Lyle Rexer for photograph magazine

ABOUT THE ARTIST
Born in Germany, Renate Aller lives and works in New York and Princeton. Her fifth monograph “The Space Between Memory and Expectation”, published by Kehrer Verlag, Germany, includes texts by Makeda Best, Curator of Photography at the Harvard Art Museums and Courtney J. Martin, director of the Yale Center for British Art. Solo exhibitions were held at the Parrish Art Museum, 2019 and the Brattleboro Museum, VT, Oct 2022 – Feb 2023.

Aller’s work is in the collections of corporate institutions, private collectors and museums, includingLannan Foundation, Santa Fe, NM, National Gallery of Art, Washington, DC, Yale University Art Gallery, CT, George Eastman House, Rochester, NY, New Britain Museum of American Art, CT, Hamburger Kunsthalle, Hamburg, Germany, Chazen Museum of Art, Madison, WI, Musée des beaux-arts Le Locle, Switzerland, Parrish Art Museum, Watermill, NY and The New-York Historical Society Museum, NY, where a solo exhibition was held in 2022

About Photo Elysée

Presented by Photo Elysée, curated by Nathalie Herschdorfer, in collaboration with the Swiss Agency for Development and Cooperation (SDC), a branch of the Federal Department of Foreign Affairs (FDFA), and in conversation with the International Committee of the Red Cross (ICRC)

Photo Elysée is one of the most important museums entirely dedicated to the photographic medium. Each year, we produce demanding exhibitions, distribute reference editorial content, conceive innovative events and offer events open to all.

Since its creation in 1985 as a “museum for photography”, Photo Elysée has been questioning the permanent reinvention of the medium through the great figures who have marked its history by imagining new ways of seeing or making people see, while revealing in a privileged way the emerging photography which, through unseen views, bears witness to the world of today and prefigures that of tomorrow. In other words: to cover all the subjects of photography, to discover them sometimes, and above all to make them rediscovered.
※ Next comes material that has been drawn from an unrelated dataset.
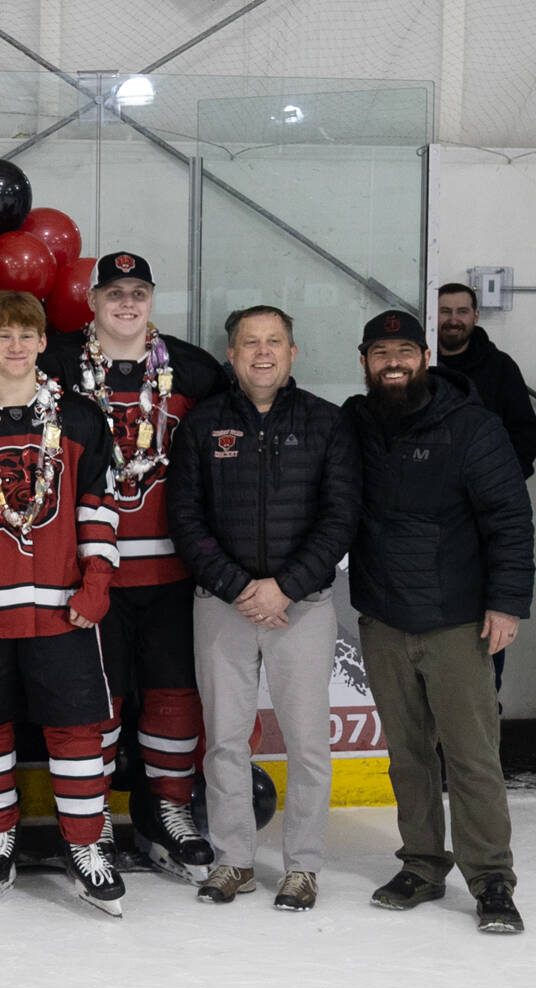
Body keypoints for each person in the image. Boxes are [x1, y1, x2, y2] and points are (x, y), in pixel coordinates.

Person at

The museum’s collection of more than 1,200,000 phototypes covers the entire field of photography, from the first processes dating from the 1840s to the digital image. It includes many complete photographic collections or archives, including those of Sabine Weiss, Jan Groover, René Burri, Ella Maillart, Nicolas Bouvier, Charlie Chaplin, Gertrude Fehr, Hans Steiner and Olivier Föllmi.